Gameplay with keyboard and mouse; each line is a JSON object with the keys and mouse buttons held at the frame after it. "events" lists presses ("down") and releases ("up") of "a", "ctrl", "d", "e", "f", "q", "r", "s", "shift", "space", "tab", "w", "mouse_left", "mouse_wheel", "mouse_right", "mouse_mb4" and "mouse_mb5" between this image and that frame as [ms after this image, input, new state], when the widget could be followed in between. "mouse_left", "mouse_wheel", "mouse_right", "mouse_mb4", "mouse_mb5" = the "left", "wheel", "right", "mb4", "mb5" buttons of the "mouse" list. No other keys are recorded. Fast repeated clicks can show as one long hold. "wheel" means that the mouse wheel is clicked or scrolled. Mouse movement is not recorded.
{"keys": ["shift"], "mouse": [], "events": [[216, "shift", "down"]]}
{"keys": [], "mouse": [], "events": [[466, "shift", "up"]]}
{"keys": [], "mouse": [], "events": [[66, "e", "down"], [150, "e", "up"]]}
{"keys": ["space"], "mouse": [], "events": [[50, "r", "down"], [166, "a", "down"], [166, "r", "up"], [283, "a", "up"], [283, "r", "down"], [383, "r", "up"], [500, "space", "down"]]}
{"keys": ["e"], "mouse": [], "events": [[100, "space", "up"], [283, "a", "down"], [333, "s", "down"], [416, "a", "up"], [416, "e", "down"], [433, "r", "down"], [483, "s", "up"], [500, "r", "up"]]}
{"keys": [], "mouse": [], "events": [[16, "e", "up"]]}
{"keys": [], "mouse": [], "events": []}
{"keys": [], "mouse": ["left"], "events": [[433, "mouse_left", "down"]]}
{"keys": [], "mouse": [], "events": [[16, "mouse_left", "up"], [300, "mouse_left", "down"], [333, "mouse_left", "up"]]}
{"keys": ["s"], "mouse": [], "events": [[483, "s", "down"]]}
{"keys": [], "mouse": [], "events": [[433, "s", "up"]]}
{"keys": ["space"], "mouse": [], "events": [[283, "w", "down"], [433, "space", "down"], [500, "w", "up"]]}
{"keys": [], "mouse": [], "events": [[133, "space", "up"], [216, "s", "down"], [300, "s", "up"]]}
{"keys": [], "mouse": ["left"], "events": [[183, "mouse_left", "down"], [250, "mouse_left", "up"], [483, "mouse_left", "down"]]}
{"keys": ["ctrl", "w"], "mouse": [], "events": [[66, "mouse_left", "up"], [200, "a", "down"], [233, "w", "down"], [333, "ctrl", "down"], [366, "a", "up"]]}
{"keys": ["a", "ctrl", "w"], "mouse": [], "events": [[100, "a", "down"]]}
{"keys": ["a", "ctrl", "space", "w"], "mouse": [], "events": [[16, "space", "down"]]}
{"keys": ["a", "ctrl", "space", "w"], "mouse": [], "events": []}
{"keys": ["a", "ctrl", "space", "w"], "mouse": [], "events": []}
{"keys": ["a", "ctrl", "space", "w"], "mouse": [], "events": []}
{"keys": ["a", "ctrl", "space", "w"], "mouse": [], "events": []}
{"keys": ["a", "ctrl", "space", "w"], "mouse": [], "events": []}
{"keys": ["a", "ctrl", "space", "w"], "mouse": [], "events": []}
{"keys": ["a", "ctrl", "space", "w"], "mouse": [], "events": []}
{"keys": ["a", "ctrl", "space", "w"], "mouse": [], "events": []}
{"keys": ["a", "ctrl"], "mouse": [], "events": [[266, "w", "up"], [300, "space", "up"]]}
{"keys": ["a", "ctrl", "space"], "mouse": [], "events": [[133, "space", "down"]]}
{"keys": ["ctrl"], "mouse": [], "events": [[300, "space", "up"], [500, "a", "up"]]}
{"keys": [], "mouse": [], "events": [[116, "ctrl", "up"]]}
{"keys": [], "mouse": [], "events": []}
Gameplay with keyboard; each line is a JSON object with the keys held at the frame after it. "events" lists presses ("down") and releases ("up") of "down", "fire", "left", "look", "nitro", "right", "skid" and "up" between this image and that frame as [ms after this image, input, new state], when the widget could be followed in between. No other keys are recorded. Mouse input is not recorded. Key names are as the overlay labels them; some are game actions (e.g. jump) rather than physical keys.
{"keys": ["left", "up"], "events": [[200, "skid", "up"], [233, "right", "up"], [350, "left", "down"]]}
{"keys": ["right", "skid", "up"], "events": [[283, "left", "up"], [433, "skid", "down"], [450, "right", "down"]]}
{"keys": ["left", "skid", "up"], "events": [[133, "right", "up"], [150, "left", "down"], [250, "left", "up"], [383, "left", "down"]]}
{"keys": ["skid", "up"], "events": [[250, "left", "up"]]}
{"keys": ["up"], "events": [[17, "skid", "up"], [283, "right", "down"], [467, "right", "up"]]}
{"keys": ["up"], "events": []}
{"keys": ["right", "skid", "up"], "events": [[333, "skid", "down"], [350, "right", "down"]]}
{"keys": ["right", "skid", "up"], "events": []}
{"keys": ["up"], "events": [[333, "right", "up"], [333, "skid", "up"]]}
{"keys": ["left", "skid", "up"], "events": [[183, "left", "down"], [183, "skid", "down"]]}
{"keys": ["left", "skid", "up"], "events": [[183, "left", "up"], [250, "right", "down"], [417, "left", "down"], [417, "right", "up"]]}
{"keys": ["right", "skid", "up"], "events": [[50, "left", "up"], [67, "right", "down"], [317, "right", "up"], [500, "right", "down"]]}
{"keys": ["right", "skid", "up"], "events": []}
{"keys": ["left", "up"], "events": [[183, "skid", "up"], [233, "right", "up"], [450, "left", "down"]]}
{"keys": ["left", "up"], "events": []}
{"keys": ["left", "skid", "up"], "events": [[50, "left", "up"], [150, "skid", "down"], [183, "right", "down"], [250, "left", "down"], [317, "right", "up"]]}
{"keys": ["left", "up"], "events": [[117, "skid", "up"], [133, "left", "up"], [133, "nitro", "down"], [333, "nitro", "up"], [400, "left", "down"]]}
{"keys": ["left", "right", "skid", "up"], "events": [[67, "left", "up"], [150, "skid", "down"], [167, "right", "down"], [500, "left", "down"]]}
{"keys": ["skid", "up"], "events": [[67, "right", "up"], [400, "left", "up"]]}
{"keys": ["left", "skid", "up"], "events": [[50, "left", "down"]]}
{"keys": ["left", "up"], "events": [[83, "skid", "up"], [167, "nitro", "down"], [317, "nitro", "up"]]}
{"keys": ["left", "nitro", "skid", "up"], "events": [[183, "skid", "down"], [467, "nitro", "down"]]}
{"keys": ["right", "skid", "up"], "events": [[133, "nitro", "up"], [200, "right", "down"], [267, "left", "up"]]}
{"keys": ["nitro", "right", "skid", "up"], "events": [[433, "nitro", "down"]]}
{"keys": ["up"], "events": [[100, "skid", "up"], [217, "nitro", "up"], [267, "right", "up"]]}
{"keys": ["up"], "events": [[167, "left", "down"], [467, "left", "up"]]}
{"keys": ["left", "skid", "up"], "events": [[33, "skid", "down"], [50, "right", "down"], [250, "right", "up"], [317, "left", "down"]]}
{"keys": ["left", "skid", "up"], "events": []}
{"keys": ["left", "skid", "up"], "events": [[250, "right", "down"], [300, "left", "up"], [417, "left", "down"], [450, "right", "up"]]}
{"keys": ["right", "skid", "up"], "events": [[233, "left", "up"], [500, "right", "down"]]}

────────

Can you restate every record above word for word?

- [WRITTEN SOLUTION]
Gameplay with keyboard and mouse; each line is a JSON object with the keys and mouse buttons held at the frame after it. "events" lists presses ("down") and releases ("up") of "a", "ctrl", "d", "e", "f", "q", "r", "s", "shift", "space", "tab", "w", "mouse_left", "mouse_wheel", "mouse_right", "mouse_mb4" and "mouse_mb5" between this image and that frame as [ms after this image, input, new state], when the widget could be followed in between. "mouse_left", "mouse_wheel", "mouse_right", "mouse_mb4", "mouse_mb5" = the "left", "wheel", "right", "mb4", "mb5" buttons of the "mouse" list. No other keys are recorded. Fast repeated clicks can show as one long hold. "wheel" means that the mouse wheel is clicked or scrolled. Mouse movement is not recorded.
{"keys": ["shift"], "mouse": [], "events": [[216, "shift", "down"]]}
{"keys": [], "mouse": [], "events": [[466, "shift", "up"]]}
{"keys": [], "mouse": [], "events": [[66, "e", "down"], [150, "e", "up"]]}
{"keys": ["space"], "mouse": [], "events": [[50, "r", "down"], [166, "a", "down"], [166, "r", "up"], [283, "a", "up"], [283, "r", "down"], [383, "r", "up"], [500, "space", "down"]]}
{"keys": ["e"], "mouse": [], "events": [[100, "space", "up"], [283, "a", "down"], [333, "s", "down"], [416, "a", "up"], [416, "e", "down"], [433, "r", "down"], [483, "s", "up"], [500, "r", "up"]]}
{"keys": [], "mouse": [], "events": [[16, "e", "up"]]}
{"keys": [], "mouse": [], "events": []}
{"keys": [], "mouse": ["left"], "events": [[433, "mouse_left", "down"]]}
{"keys": [], "mouse": [], "events": [[16, "mouse_left", "up"], [300, "mouse_left", "down"], [333, "mouse_left", "up"]]}
{"keys": ["s"], "mouse": [], "events": [[483, "s", "down"]]}
{"keys": [], "mouse": [], "events": [[433, "s", "up"]]}
{"keys": ["space"], "mouse": [], "events": [[283, "w", "down"], [433, "space", "down"], [500, "w", "up"]]}
{"keys": [], "mouse": [], "events": [[133, "space", "up"], [216, "s", "down"], [300, "s", "up"]]}
{"keys": [], "mouse": ["left"], "events": [[183, "mouse_left", "down"], [250, "mouse_left", "up"], [483, "mouse_left", "down"]]}
{"keys": ["ctrl", "w"], "mouse": [], "events": [[66, "mouse_left", "up"], [200, "a", "down"], [233, "w", "down"], [333, "ctrl", "down"], [366, "a", "up"]]}
{"keys": ["a", "ctrl", "w"], "mouse": [], "events": [[100, "a", "down"]]}
{"keys": ["a", "ctrl", "space", "w"], "mouse": [], "events": [[16, "space", "down"]]}
{"keys": ["a", "ctrl", "space", "w"], "mouse": [], "events": []}
{"keys": ["a", "ctrl", "space", "w"], "mouse": [], "events": []}
{"keys": ["a", "ctrl", "space", "w"], "mouse": [], "events": []}
{"keys": ["a", "ctrl", "space", "w"], "mouse": [], "events": []}
{"keys": ["a", "ctrl", "space", "w"], "mouse": [], "events": []}
{"keys": ["a", "ctrl", "space", "w"], "mouse": [], "events": []}
{"keys": ["a", "ctrl", "space", "w"], "mouse": [], "events": []}
{"keys": ["a", "ctrl", "space", "w"], "mouse": [], "events": []}
{"keys": ["a", "ctrl"], "mouse": [], "events": [[266, "w", "up"], [300, "space", "up"]]}
{"keys": ["a", "ctrl", "space"], "mouse": [], "events": [[133, "space", "down"]]}
{"keys": ["ctrl"], "mouse": [], "events": [[300, "space", "up"], [500, "a", "up"]]}
{"keys": [], "mouse": [], "events": [[116, "ctrl", "up"]]}
{"keys": [], "mouse": [], "events": []}
Gameplay with keyboard; each line is a JSON object with the keys held at the frame after it. "events" lists presses ("down") and releases ("up") of "down", "fire", "left", "look", "nitro", "right", "skid" and "up" between this image and that frame as [ms after this image, input, new state], when the widget could be followed in between. No other keys are recorded. Mouse input is not recorded. Key names are as the overlay labels them; some are game actions (e.g. jump) rather than physical keys.
{"keys": ["left", "up"], "events": [[200, "skid", "up"], [233, "right", "up"], [350, "left", "down"]]}
{"keys": ["right", "skid", "up"], "events": [[283, "left", "up"], [433, "skid", "down"], [450, "right", "down"]]}
{"keys": ["left", "skid", "up"], "events": [[133, "right", "up"], [150, "left", "down"], [250, "left", "up"], [383, "left", "down"]]}
{"keys": ["skid", "up"], "events": [[250, "left", "up"]]}
{"keys": ["up"], "events": [[17, "skid", "up"], [283, "right", "down"], [467, "right", "up"]]}
{"keys": ["up"], "events": []}
{"keys": ["right", "skid", "up"], "events": [[333, "skid", "down"], [350, "right", "down"]]}
{"keys": ["right", "skid", "up"], "events": []}
{"keys": ["up"], "events": [[333, "right", "up"], [333, "skid", "up"]]}
{"keys": ["left", "skid", "up"], "events": [[183, "left", "down"], [183, "skid", "down"]]}
{"keys": ["left", "skid", "up"], "events": [[183, "left", "up"], [250, "right", "down"], [417, "left", "down"], [417, "right", "up"]]}
{"keys": ["right", "skid", "up"], "events": [[50, "left", "up"], [67, "right", "down"], [317, "right", "up"], [500, "right", "down"]]}
{"keys": ["right", "skid", "up"], "events": []}
{"keys": ["left", "up"], "events": [[183, "skid", "up"], [233, "right", "up"], [450, "left", "down"]]}
{"keys": ["left", "up"], "events": []}
{"keys": ["left", "skid", "up"], "events": [[50, "left", "up"], [150, "skid", "down"], [183, "right", "down"], [250, "left", "down"], [317, "right", "up"]]}
{"keys": ["left", "up"], "events": [[117, "skid", "up"], [133, "left", "up"], [133, "nitro", "down"], [333, "nitro", "up"], [400, "left", "down"]]}
{"keys": ["left", "right", "skid", "up"], "events": [[67, "left", "up"], [150, "skid", "down"], [167, "right", "down"], [500, "left", "down"]]}
{"keys": ["skid", "up"], "events": [[67, "right", "up"], [400, "left", "up"]]}
{"keys": ["left", "skid", "up"], "events": [[50, "left", "down"]]}
{"keys": ["left", "up"], "events": [[83, "skid", "up"], [167, "nitro", "down"], [317, "nitro", "up"]]}
{"keys": ["left", "nitro", "skid", "up"], "events": [[183, "skid", "down"], [467, "nitro", "down"]]}
{"keys": ["right", "skid", "up"], "events": [[133, "nitro", "up"], [200, "right", "down"], [267, "left", "up"]]}
{"keys": ["nitro", "right", "skid", "up"], "events": [[433, "nitro", "down"]]}
{"keys": ["up"], "events": [[100, "skid", "up"], [217, "nitro", "up"], [267, "right", "up"]]}
{"keys": ["up"], "events": [[167, "left", "down"], [467, "left", "up"]]}
{"keys": ["left", "skid", "up"], "events": [[33, "skid", "down"], [50, "right", "down"], [250, "right", "up"], [317, "left", "down"]]}
{"keys": ["left", "skid", "up"], "events": []}
{"keys": ["left", "skid", "up"], "events": [[250, "right", "down"], [300, "left", "up"], [417, "left", "down"], [450, "right", "up"]]}
{"keys": ["right", "skid", "up"], "events": [[233, "left", "up"], [500, "right", "down"]]}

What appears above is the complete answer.